The rate cut is a huge boost for global investors. China has been a major engine of global economic growth over the past few years as the U.S. sputtered and debt crises spread through several countries in Europe.
The price of crude oil jumped 2 percent to $86 a barrel in reaction to the China news. Faster economic growth in China would mean more demand for energy and other basic materials. The dollar and U.S. Treasury prices fell as investors sold lower-risk investments.
Traders will be closely watching Fed Chairman Ben Bernanke’s appearance before a congressional committee Thursday for any hints that the U.S. central bank is considering more monetary stimulus. In prepared testimony, Bernanke said the Fed is still prepared to act, but he didn’t signal any immediate steps.
Hopes grew for more action from the U.S. central bank after Atlanta Federal Reserve President Dennis Lockhart said that sustained weakness in job creation could justify more action to support the economic recovery.
The Fed is believed to be considering a third round of “quantitative easing,” or purchases of Treasury bonds to try to lower long-term interest rates and encourage borrowing. Traders have speculated that a third round is under consideration.
Markets are also hopeful that Europe is preparing to give Spain financial aid to help it cope with the cost of saving its banks. Spain’s government cannot afford to rescue its banking sector but is reluctant to accept a full-fledged bailout from its partners in the euro, as that would mean giving up control over some of its domestic policies.
Stabilizing Spain is crucial to calming the debt crisis because Europe would not be able to bail out the country, which has the fourth-largest economy in the currency bloc.
In other trading, the Standard & Poor’s 500 index rose 13 points to 1,328 and the Nasdaq composite index rose 29 points to 2,873.

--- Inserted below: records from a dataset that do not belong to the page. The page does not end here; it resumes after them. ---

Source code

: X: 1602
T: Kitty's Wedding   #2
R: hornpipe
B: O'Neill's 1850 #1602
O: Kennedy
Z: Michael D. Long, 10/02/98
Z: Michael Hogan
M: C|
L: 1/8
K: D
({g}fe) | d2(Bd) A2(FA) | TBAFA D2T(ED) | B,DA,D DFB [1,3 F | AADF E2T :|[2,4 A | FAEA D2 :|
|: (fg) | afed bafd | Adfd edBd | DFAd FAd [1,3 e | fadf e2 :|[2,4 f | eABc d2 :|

Among stocks making big moves:
— Sprint rose 7 cents, or 3 percent, to $2.79 after announcing that it would start selling Apple’s iPhone to customers of its Virgin Mobile no-contract phone service.
— Molina Healthcare plunged $7.62, or 30 percent, to $18.14, after the health insurer withdrew its 2012 profit forecast, citing a possible revenue shortfall in Texas. Molina said member claims in Hidalgo and El Paso have far exceeded its estimates and as a result, the premium revenue it is collecting there will not likely be enough to cover its medical costs.
— Men’s Wearhouse dropped $5.66, 16 percent, to $29.91 after the clothing chain reported lower-than-expected results and issued a weak forecast for its second quarter.